Fragmento:
#####
Se ha dicho muchas veces que el descontento social adquiere más fuerza cuando los países pueden mostrar logros en su desarrollo económico. Y la razón es obvia: en medio de la miseria y el estancamiento generalizado los contrastes son menos visibles; cuando todos son más o menos igual de pobres nadie tiene expectativas de dejar de serlo. Es cierto: Chile muestra en las últimas décadas indicadores notables de crecimiento económico y avances significativos en el combate contra la pobreza. El rostro del país ha cambiado gracias a la masificación del consumo y la calidad de los servicios públicos. Pero, aunque suene paradójico, esos factores también explican el malestar social que ha empezado a hacerse evidente en Chile. Los avances del país hacen hoy a mucha gente ser más intolerante frente a su precariedad cotidiana, y a no pocos ir perdiendo la paciencia respecto de un cuadro de inequidades sociales que, según todos los rankings, es de los más severos del planeta.
Es indudable, a su vez, que este descontento tiene también causas políticas más inmediatas. La imagen de un país rebosante de millones, que discute de manera bastante frívola qué hacer con su superávit, choca brutalmente con la situación que se vive en los hospitales, con la vulneración de derechos laborales, con el avance de la droga y la violencia juvenil en las poblaciones. No es casualidad que en este contexto la iglesia haya decidido poner el dedo en la llaga de los bajos salarios: la autoridad eclesiástica percibe el alza en la temperatura ambiente, la creciente insatisfacción de la gente en un país que, literalmente, no sabe qué hacer con su riqueza.
#####
Tarea asignada 1: Cita literalmente una parte del fragmento sobre el descontento social en Chile: empieza en las palabras que contienen "Es indudable, a" y detente después de "con su riqueza.".
Tarea asignada 2: Según el fragmento sobre el descontento social en Chile, ¿en qué problema decidió poner el dedo la iglesia?
Tarea asignada 3: Prosigue el fragmento sobre el descontento social en Chile a partir de donde termina.
El material no hace falta para nada.

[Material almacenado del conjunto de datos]
#####
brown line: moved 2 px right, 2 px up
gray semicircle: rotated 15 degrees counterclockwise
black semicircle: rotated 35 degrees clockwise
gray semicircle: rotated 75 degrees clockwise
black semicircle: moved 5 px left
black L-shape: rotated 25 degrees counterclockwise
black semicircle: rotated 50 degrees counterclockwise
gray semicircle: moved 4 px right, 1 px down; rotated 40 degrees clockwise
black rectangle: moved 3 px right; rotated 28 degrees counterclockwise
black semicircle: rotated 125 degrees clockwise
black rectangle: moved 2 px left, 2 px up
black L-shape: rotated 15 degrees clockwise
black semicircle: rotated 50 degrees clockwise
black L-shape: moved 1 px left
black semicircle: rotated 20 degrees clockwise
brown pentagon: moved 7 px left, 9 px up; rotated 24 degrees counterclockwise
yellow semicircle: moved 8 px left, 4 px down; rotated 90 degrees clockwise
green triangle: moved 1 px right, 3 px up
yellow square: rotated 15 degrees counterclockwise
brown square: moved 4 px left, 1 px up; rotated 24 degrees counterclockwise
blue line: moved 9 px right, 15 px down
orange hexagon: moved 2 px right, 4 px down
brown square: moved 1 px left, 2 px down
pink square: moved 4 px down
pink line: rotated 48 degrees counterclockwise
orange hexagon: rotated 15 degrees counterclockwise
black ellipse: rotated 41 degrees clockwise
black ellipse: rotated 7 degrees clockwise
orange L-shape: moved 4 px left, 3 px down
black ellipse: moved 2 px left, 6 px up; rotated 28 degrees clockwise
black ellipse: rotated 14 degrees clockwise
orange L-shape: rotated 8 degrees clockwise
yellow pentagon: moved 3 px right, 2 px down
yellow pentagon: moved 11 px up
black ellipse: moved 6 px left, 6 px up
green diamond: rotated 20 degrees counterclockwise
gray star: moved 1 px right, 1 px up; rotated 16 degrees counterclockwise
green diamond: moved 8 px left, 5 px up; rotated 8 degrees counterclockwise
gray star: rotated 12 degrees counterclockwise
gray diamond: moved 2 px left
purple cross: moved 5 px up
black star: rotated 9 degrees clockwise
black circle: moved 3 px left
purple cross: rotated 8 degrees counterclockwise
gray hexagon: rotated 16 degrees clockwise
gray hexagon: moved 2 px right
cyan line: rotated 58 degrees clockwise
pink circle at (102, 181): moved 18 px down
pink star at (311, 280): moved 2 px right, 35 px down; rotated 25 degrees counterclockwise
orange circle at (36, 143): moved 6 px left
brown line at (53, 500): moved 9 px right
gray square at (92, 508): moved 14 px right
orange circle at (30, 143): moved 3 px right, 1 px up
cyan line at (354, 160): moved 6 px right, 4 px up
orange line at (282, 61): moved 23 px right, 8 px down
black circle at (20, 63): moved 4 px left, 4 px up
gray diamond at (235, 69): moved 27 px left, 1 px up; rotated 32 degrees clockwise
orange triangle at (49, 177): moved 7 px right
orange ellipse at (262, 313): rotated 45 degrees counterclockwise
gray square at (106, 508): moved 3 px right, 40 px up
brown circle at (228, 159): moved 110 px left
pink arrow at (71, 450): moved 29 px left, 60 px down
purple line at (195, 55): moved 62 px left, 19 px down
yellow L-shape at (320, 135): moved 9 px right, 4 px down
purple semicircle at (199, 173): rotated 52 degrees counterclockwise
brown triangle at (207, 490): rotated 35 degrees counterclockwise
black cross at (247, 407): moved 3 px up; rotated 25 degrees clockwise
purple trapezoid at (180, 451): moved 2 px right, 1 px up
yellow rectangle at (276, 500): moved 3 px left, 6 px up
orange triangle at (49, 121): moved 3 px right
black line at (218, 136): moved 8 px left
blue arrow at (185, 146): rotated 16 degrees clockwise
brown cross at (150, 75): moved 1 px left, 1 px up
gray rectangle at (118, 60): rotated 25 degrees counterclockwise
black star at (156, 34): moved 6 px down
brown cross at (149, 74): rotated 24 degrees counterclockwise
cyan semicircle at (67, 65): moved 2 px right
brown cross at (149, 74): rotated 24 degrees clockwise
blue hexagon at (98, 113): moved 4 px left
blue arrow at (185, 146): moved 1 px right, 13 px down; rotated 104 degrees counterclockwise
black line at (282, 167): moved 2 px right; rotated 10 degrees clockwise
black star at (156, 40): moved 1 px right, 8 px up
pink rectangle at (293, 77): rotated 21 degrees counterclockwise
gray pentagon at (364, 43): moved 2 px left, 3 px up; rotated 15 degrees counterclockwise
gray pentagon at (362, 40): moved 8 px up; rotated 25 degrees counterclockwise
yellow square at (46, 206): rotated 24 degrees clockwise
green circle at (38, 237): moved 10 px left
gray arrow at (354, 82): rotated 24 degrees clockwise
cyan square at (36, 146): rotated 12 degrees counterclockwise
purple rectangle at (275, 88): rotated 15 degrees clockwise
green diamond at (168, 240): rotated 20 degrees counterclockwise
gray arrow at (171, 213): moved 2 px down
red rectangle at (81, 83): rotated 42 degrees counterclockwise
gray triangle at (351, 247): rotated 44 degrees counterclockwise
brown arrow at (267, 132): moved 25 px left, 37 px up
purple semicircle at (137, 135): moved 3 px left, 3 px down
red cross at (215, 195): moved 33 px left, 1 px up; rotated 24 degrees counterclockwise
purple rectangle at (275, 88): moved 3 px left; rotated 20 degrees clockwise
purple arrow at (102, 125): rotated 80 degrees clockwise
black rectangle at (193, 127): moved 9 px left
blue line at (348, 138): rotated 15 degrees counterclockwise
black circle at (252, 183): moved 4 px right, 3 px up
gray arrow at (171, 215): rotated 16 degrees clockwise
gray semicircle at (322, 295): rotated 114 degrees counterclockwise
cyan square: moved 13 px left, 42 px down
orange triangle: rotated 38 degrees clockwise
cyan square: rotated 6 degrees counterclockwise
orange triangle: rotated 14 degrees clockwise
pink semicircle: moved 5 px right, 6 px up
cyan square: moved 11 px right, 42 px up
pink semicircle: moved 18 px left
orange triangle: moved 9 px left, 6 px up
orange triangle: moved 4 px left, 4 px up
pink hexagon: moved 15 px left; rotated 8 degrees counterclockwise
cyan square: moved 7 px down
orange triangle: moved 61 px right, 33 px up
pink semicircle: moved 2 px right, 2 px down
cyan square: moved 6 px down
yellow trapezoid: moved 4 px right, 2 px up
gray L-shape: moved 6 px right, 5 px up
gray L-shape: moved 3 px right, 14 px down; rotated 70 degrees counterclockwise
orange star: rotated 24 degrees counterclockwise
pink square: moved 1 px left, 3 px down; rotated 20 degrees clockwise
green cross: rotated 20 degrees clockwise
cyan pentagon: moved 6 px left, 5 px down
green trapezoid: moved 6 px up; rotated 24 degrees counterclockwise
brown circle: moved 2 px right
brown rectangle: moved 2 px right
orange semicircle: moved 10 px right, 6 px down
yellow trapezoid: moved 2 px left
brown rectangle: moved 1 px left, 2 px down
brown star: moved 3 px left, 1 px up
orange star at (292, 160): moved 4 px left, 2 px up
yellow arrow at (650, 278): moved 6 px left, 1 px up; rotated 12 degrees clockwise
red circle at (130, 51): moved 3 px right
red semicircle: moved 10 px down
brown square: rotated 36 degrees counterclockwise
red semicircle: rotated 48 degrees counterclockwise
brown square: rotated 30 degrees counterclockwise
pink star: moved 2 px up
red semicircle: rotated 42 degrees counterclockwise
#####
Respuesta esperada 1:
Es indudable, a su vez, que este descontento tiene también causas políticas más inmediatas. La imagen de un país rebosante de millones, que discute de manera bastante frívola qué hacer con su superávit, choca brutalmente con la situación que se vive en los hospitales, con la vulneración de derechos laborales, con el avance de la droga y la violencia juvenil en las poblaciones. No es casualidad que en este contexto la iglesia haya decidido poner el dedo en la llaga de los bajos salarios: la autoridad eclesiástica percibe el alza en la temperatura ambiente, la creciente insatisfacción de la gente en un país que, literalmente, no sabe qué hacer con su riqueza.

Respuesta esperada 2: En los bajos salarios.

Respuesta esperada 3:
El Gobierno ve con preocupación este clima de agitación laboral y social, pero tiene sin duda una cuota de responsabilidad sustantiva: la principal manera de enfrentar sus propias deficiencias políticas no ha sido otra que abrir la billetera. La chambonada del Transantiago no sólo significó seguir subsidiando un sistema de trasporte privado a todas luces mal implementado e ineficiente, sino que el manejo de la autoridad en la aprobación de dicho subsidio sentó un pésimo precedente: las compensaciones para regiones y, sobre todo, para las clientelas políticas de los parlamentarios, que a partir de ahora están y estarán disponibles para vender su voto a un buen precio. Y el conjunto del país ha entendido el mensaje: a falta de destreza y capacidad de conducción, lo que sobra es plata.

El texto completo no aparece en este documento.